Without pictures, repeat exactly the lines from the one containing "SERVICIO AL CLIENTE" through the end of the entries.

*** Opening Excerpted records ***

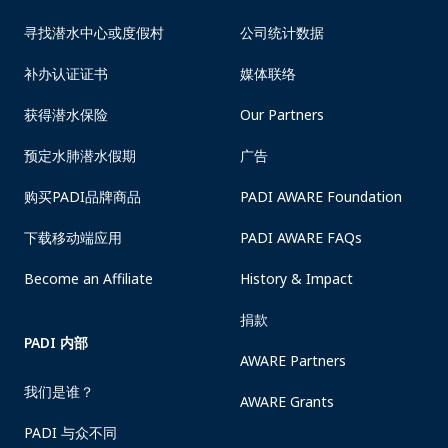
寻找潜水中心或度假村
公司统计数据
补办认证证书
媒体联络
获得潜水保险
Our Partners
预定水肺潜水假期
广告
购买PADI品牌商品
PADI AWARE Foundation
下载移动端应用
PADI AWARE FAQs
Become an Affiliate
History & Impact
捐款
PADI 内部
AWARE Partners
我们是谁？
AWARE Grants
PADI 与众不同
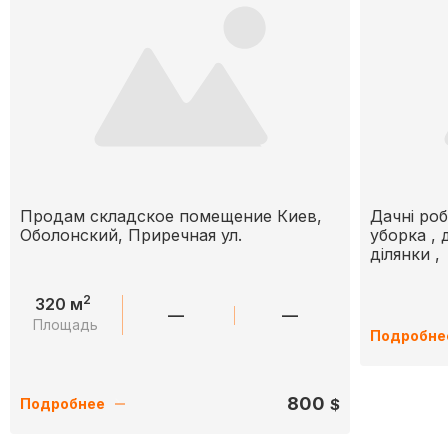
Продам складское помещение Киев,
Дачні роб
Оболонский, Приречная ул.
уборка , 
ділянки ,
2
320 м
—
—
Площадь
Подробне
800
$
Подробнее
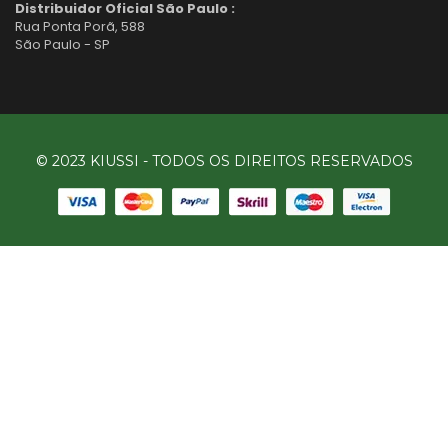
Distribuidor Oficial São Paulo :
Rua Ponta Porã, 588
São Paulo - SP
© 2023 KIUSSI - TODOS OS DIREITOS RESERVADOS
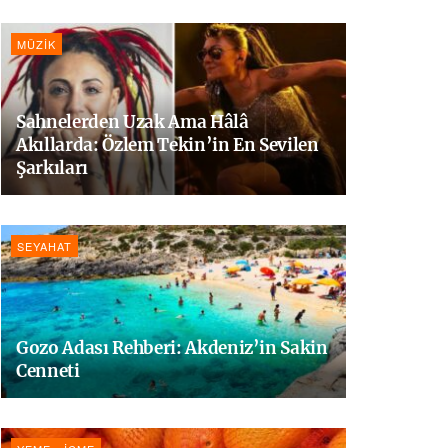
MÜZIK
Sahnelerden Uzak Ama Hâlâ
Akıllarda: Özlem Tekin’in En Sevilen
Şarkıları
SEYAHAT
Gozo Adası Rehberi: Akdeniz’in Sakin
Cenneti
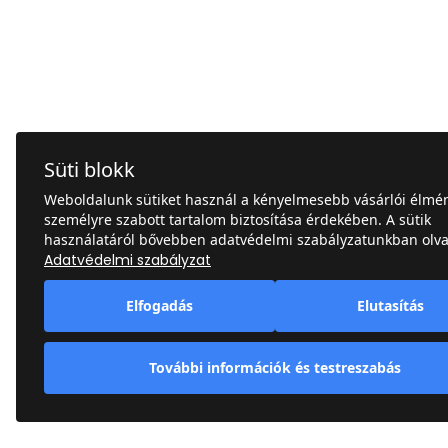
Süti blokk
Weboldalunk sütiket használ a kényelmesebb vásárlói élmén
személyre szabott tartalom biztosítása érdekében. A sütik
használatáról bővebben adatvédelmi szabályzatunkban olva
Adatvédelmi szabályzat
Elfogadás
Elutasítás
További információk és testreszabás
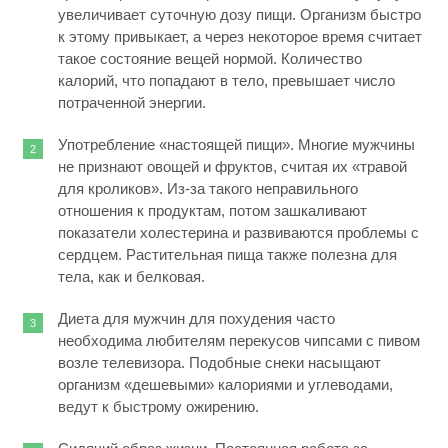
увеличивает суточную дозу пищи. Организм быстро
к этому привыкает, а через некоторое время считает
такое состояние вещей нормой. Количество
калорий, что попадают в тело, превышает число
потраченной энергии.
Употребление «настоящей пищи». Многие мужчины
не признают овощей и фруктов, считая их «травой
для кроликов». Из-за такого неправильного
отношения к продуктам, потом зашкаливают
показатели холестерина и развиваются проблемы с
сердцем. Растительная пища также полезна для
тела, как и белковая.
Диета для мужчин для похудения часто
необходима любителям перекусов чипсами с пивом
возле телевизора. Подобные снеки насыщают
организм «дешевыми» калориями и углеводами,
ведут к быстрому ожирению.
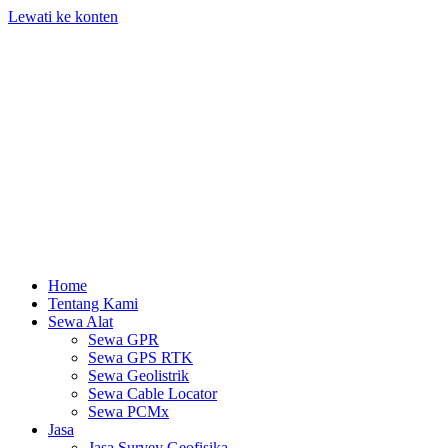
Lewati ke konten
Home
Tentang Kami
Sewa Alat
Sewa GPR
Sewa GPS RTK
Sewa Geolistrik
Sewa Cable Locator
Sewa PCMx
Jasa
Jasa Survey Geofisika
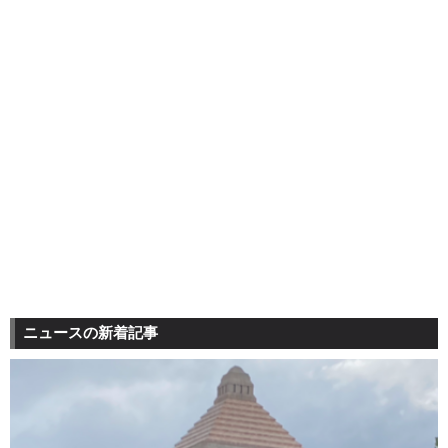
ニュースの新着記事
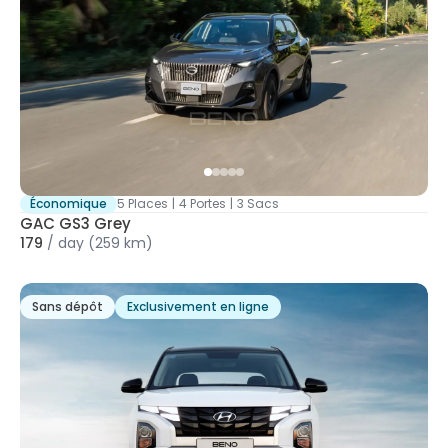
Économique
5 Places
|
4 Portes
|
3 Sacs
GAC GS3 Grey
179
/
day
(259 km)
Sans dépôt
Exclusivement en ligne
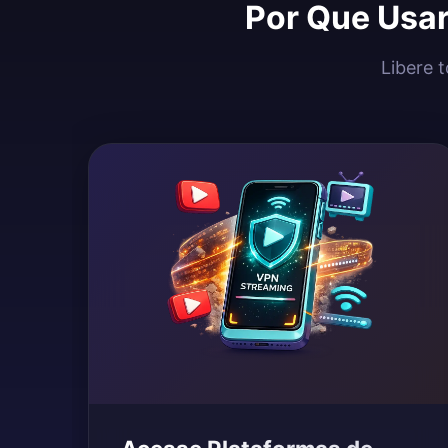
Por Que Usar
Libere 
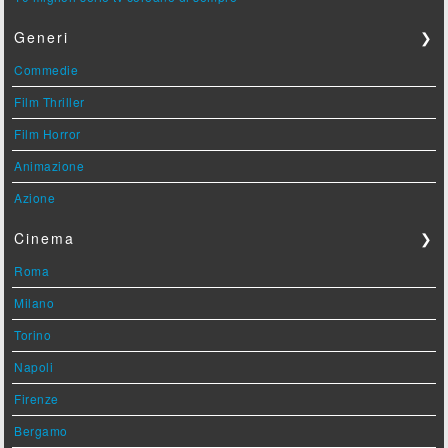
Generi
❯
Commedie
Film Thriller
Film Horror
Animazione
Azione
Cinema
❯
Roma
Milano
Torino
Napoli
Firenze
Bergamo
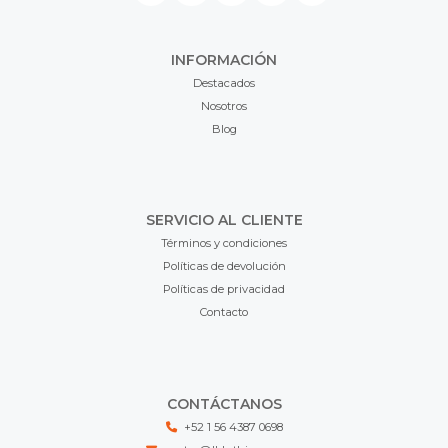
INFORMACIÓN
Destacados
Nosotros
Blog
SERVICIO AL CLIENTE
Términos y condiciones
Políticas de devolución
Políticas de privacidad
Contacto
CONTÁCTANOS
+52 1 56 4387 0698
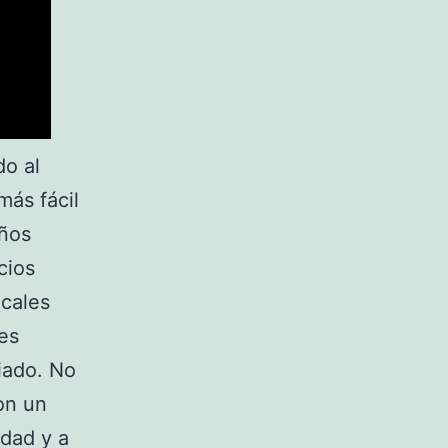
do al
más fácil
eños
cios
ocales
es
iado. No
on un
idad y a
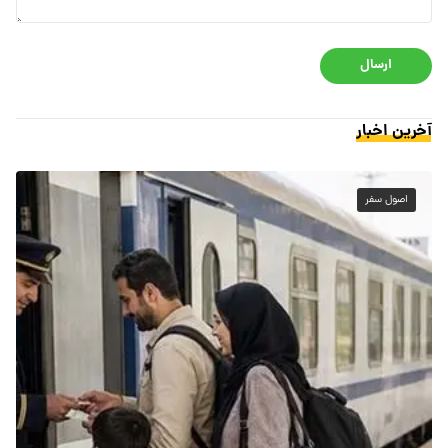
ارسال
آخرین اخبار
اصول سفر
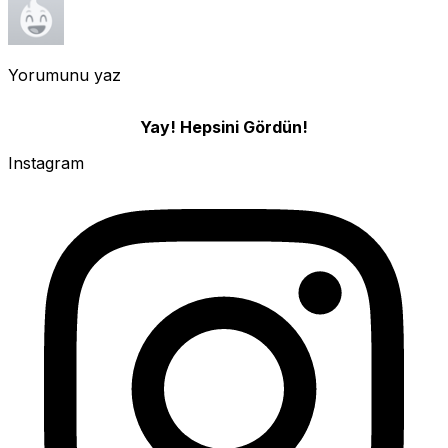
Yorumunu yaz
Yay! Hepsini Gördün!
Instagram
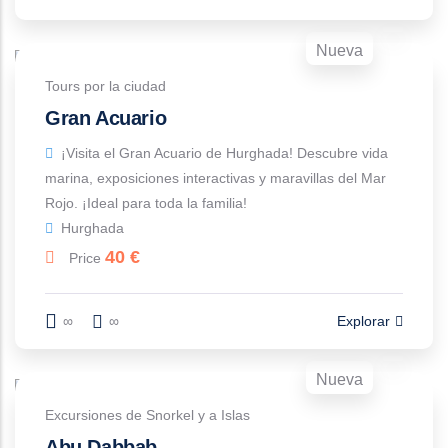
Nueva
Tours por la ciudad
Gran Acuario
¡Visita el Gran Acuario de Hurghada! Descubre vida
marina, exposiciones interactivas y maravillas del Mar
Rojo. ¡Ideal para toda la familia!
Hurghada
40
€
Price
∞
∞
Explorar
Nueva
Excursiones de Snorkel y a Islas
Abu Dabbab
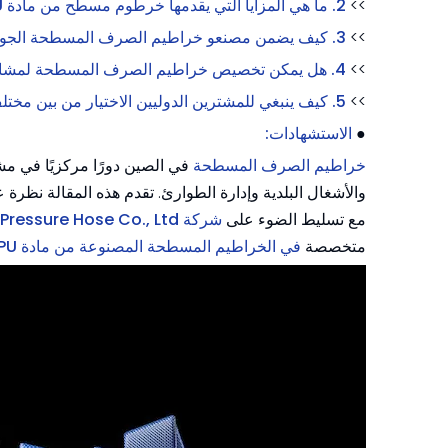
>>
2. ما هي المزايا التي يقدمها خرطوم مسطح من مادة TPU مقارنة بالـ PVC أو المطاط؟
>>
3. كيف يضمن مصنعو خراطيم الصرف المسطحة الجودة المتسقة؟
>>
4. هل يمكن تخصيص خراطيم الصرف المسطحة لمشاريع محددة؟
>>
5. كيف ينبغي للمشترين الدوليين الاختيار من بين مختلف الشركات المصنعة لخراطيم الصرف المسطحة في الصين؟
●
الاستشهادات:
خراطيم الصرف المسطحة
في الصين دورًا مركزيًا في مش
والأشغال البلدية وإدارة الطوارئ. تقدم هذه المقالة نظرة 
مع تسليط الضوء على
شركة Jiangsu Sunmoon Shale Gas High-Pressure Hose Co., Ltd.
متخصصة
في الخراطيم المسطحة المصنوعة من مادة TPU ذات التصميم الهندسي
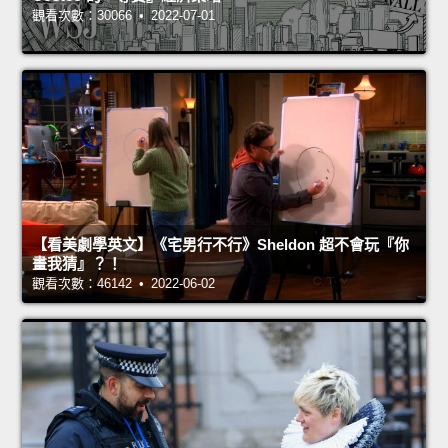
觀看次數：30066 • 2022-07-01
【看美劇學英文】《宅男行不行》Sheldon 超不會玩『你
畫我猜』？！
觀看次數：46142 • 2022-06-02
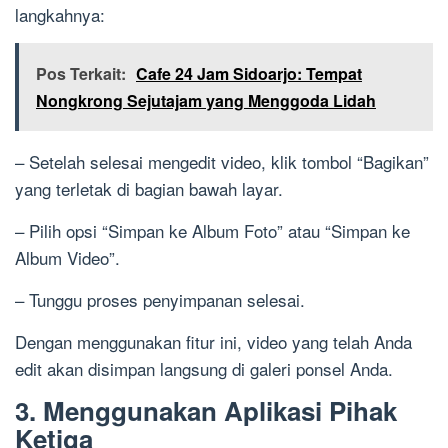
langkahnya:
Pos Terkait:
Cafe 24 Jam Sidoarjo: Tempat
Nongkrong Sejutajam yang Menggoda Lidah
– Setelah selesai mengedit video, klik tombol “Bagikan”
yang terletak di bagian bawah layar.
– Pilih opsi “Simpan ke Album Foto” atau “Simpan ke
Album Video”.
– Tunggu proses penyimpanan selesai.
Dengan menggunakan fitur ini, video yang telah Anda
edit akan disimpan langsung di galeri ponsel Anda.
3. Menggunakan Aplikasi Pihak
Ketiga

*** Closing Excerpted records ***

## Problem solution
SERVICIO AL CLIENTE
Términos y condiciones
Políticas de devolución
Políticas de privacidad
Contacto
CONTÁCTANOS
+52 1 56 4387 0698
do al
más fácil
eños
cios
ocales
es
iado. No
on un
idad y a
ارسال
آخرین اخبار
اصول سفر
Yorumunu yaz
Yay! Hepsini Gördün!
Instagram
Nueva
Tours por la ciudad
Gran Acuario
¡Visita el Gran Acuario de Hurghada! Descubre vida
marina, exposiciones interactivas y maravillas del Mar
Rojo. ¡Ideal para toda la familia!
Hurghada
40
€
Price
∞
∞
Explorar
Nueva
Excursiones de Snorkel y a Islas
Abu Dabbab
>>
2. ما هي المزايا التي يقدمها خرطوم مسطح من مادة TPU مقارنة بالـ PVC أو المطاط؟
>>
3. كيف يضمن مصنعو خراطيم الصرف المسطحة الجودة المتسقة؟
>>
4. هل يمكن تخصيص خراطيم الصرف المسطحة لمشاريع محددة؟
>>
5. كيف ينبغي للمشترين الدوليين الاختيار من بين مختلف الشركات المصنعة لخراطيم الصرف المسطحة في الصين؟
●
الاستشهادات:
خراطيم الصرف المسطحة
في الصين دورًا مركزيًا في مش
والأشغال البلدية وإدارة الطوارئ. تقدم هذه المقالة نظرة 
مع تسليط الضوء على
شركة Jiangsu Sunmoon Shale Gas High-Pressure Hose Co., Ltd.
متخصصة
في الخراطيم المسطحة المصنوعة من مادة TPU ذات التصميم الهندسي
觀看次數：30066 • 2022-07-01
【看美劇學英文】《宅男行不行》Sheldon 超不會玩『你
畫我猜』？！
觀看次數：46142 • 2022-06-02
langkahnya:
Pos Terkait:
Cafe 24 Jam Sidoarjo: Tempat
Nongkrong Sejutajam yang Menggoda Lidah
– Setelah selesai mengedit video, klik tombol “Bagikan”
yang terletak di bagian bawah layar.
– Pilih opsi “Simpan ke Album Foto” atau “Simpan ke
Album Video”.
– Tunggu proses penyimpanan selesai.
Dengan menggunakan fitur ini, video yang telah Anda
edit akan disimpan langsung di galeri ponsel Anda.
3. Menggunakan Aplikasi Pihak
Ketiga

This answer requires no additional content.